Ebrahimi, who is the deputy chairman of the parliament's National Security and Foreign Policy Committee, added that Iranian human rights investigators want to speak to Britain's "political prisoners" and prepare a report about the treatment of "protesters" for international organizations.
Iranian Foreign Ministry spokesman Ramin Mehmanparast, meanwhile, urged the British government to order the police to stop their violent confrontation with the protesters and begin a dialogue to calm the situation.
This from Tehran, where force was used to end peaceful opposition protests in 2009 and a crackdown on all dissenting voices continues.
In 2009, when hundreds of thousands of Iranians took to the streets to protest against the disputed reelection of President Mahmud Ahmadinejad, security forces used force against them.
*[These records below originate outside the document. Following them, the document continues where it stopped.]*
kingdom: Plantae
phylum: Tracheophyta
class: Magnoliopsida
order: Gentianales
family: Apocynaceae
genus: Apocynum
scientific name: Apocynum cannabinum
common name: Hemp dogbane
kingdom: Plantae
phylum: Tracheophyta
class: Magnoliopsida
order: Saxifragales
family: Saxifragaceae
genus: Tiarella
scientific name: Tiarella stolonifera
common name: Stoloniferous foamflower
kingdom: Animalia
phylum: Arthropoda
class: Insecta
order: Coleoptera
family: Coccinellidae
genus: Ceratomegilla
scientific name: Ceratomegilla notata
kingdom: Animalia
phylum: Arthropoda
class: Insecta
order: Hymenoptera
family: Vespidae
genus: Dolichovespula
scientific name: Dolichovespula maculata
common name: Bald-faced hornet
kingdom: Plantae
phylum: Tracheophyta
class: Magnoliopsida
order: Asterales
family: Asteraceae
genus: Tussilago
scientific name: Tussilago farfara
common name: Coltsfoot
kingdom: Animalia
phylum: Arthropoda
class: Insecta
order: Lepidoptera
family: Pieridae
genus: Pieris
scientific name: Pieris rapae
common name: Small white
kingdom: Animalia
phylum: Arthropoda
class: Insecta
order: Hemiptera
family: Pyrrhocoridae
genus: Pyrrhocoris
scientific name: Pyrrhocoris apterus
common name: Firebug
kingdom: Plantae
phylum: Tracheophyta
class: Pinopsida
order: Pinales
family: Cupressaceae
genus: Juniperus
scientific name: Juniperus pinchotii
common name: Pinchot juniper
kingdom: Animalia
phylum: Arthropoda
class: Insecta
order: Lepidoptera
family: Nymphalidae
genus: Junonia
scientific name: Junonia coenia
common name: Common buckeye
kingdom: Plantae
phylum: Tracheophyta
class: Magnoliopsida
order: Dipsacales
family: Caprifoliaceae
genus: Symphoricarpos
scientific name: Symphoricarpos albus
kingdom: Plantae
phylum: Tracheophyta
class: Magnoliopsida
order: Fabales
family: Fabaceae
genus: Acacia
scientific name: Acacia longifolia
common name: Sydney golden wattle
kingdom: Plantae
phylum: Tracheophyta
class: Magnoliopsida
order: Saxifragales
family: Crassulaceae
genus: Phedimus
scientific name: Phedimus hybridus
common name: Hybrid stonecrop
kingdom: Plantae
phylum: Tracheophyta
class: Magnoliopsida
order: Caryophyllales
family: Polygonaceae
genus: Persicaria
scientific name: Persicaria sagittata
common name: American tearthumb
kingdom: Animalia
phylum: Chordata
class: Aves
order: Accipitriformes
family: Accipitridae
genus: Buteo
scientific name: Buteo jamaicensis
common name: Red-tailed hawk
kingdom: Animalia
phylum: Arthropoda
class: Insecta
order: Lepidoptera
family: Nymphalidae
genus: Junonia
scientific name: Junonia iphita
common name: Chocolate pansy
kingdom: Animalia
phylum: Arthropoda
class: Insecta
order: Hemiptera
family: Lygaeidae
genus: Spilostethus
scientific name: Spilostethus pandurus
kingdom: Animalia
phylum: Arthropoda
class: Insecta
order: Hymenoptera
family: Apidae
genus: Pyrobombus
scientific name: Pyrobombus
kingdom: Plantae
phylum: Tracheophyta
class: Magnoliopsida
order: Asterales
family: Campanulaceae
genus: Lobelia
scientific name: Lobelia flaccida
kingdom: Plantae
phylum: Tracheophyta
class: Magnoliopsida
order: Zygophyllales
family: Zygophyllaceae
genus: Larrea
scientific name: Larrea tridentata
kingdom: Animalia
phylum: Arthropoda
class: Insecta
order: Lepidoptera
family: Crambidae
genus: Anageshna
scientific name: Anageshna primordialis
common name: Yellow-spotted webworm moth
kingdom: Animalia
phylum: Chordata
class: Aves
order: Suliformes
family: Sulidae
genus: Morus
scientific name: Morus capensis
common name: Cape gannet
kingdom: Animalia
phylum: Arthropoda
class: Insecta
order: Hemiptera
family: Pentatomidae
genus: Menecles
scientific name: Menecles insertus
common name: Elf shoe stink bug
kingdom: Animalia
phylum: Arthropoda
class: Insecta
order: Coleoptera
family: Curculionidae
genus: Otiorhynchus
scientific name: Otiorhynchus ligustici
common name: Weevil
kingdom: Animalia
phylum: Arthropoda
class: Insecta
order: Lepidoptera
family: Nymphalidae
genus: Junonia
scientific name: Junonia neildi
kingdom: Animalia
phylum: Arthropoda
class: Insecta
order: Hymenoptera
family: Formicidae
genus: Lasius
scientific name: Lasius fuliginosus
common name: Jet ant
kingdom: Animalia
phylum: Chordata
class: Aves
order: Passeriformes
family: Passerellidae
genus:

According to human rights organizations between 50 and 100 people were killed. Up to 5,000 people were said to have been detained, many were tortured, and forced to make confessions.
Iran referred to them as "rioters." Now Iranian officials and state media refer to young people who have been engaged in violent acts such as rioting and looting as "protesters."
And state media, which did not cover the protests of those Iranians who marched peacefully against the results of the presidential vote, have given extensive coverage to the violence and mayhem in London.